● What to produce:
Reproduce all of the records below, switching every occurrence of "Robbery" to "Burglary" and leaving everything else unchanged. Omit the pictures from your answer.
↓↓↓
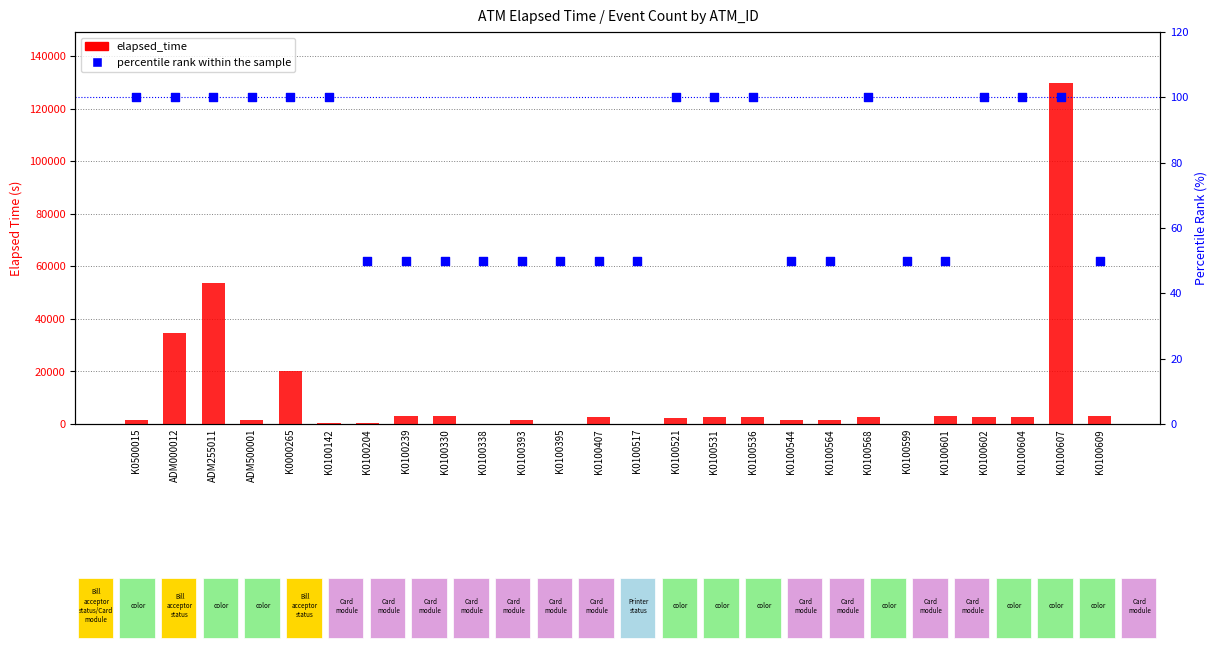

At which category is the sum across all series the highest?

K0100607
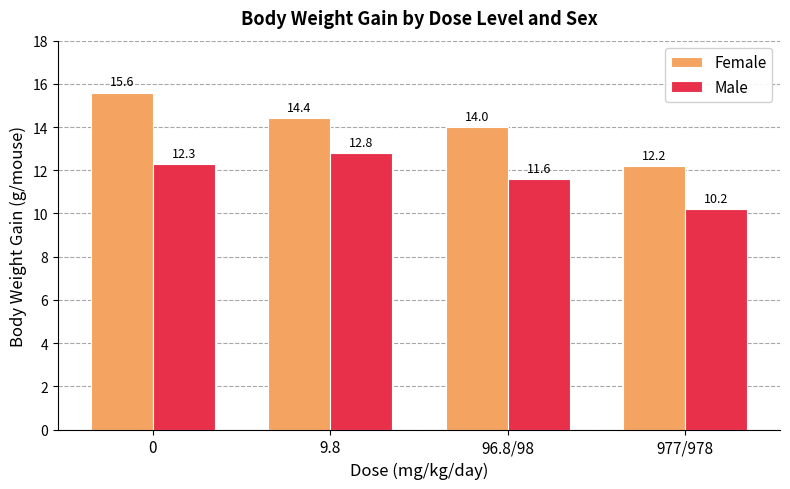

At which label is Female closest to 13?

977/978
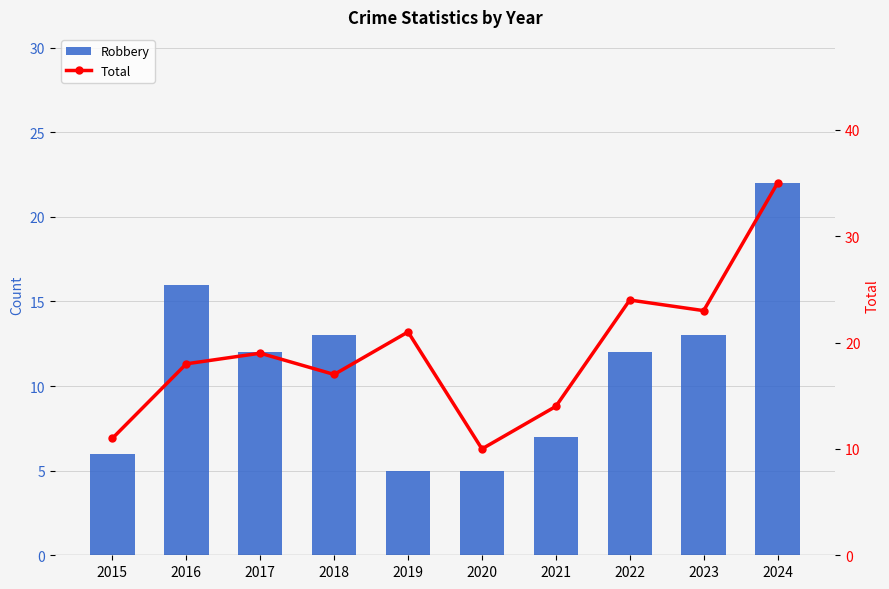

Rank the categories by Robbery value from highest to lowest.

2024, 2016, 2018, 2023, 2017, 2022, 2021, 2015, 2019, 2020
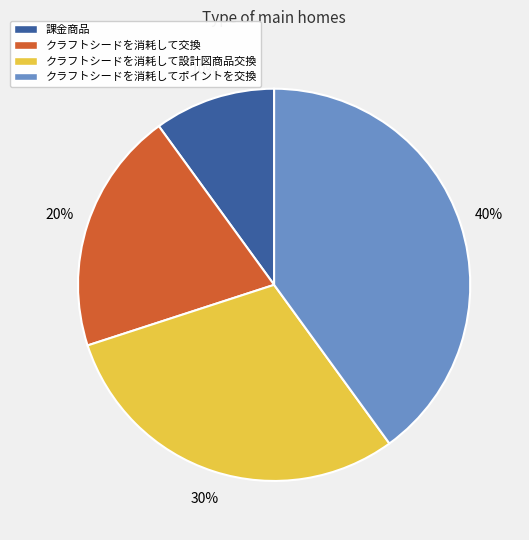

Approximately how many times larger is the value at クラフトシードを消耗して設計図商品交換 compared to クラフトシードを消耗して交換?

1.5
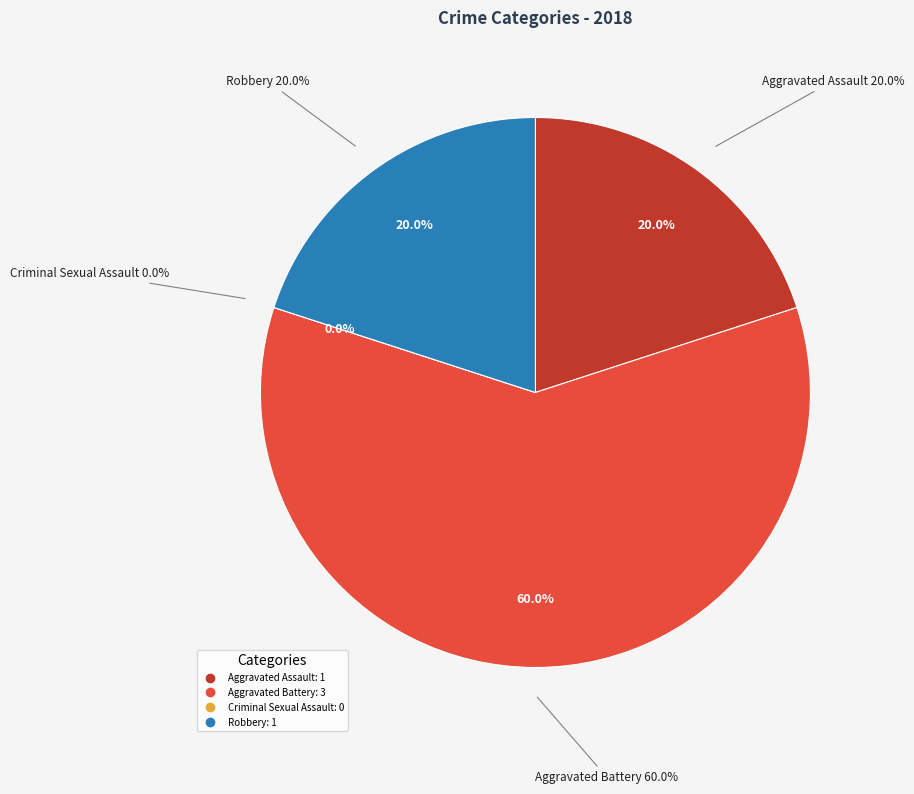

Between Aggravated Battery and Robbery, which is larger?

Aggravated Battery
↑↑↑
● Task answer:
At which category is the sum across all series the highest?

K0100607

At which label is Female closest to 13?

977/978

Rank the categories by Burglary value from highest to lowest.

2024, 2016, 2018, 2023, 2017, 2022, 2021, 2015, 2019, 2020

Approximately how many times larger is the value at クラフトシードを消耗して設計図商品交換 compared to クラフトシードを消耗して交換?

1.5

Between Aggravated Battery and Burglary, which is larger?

Aggravated Battery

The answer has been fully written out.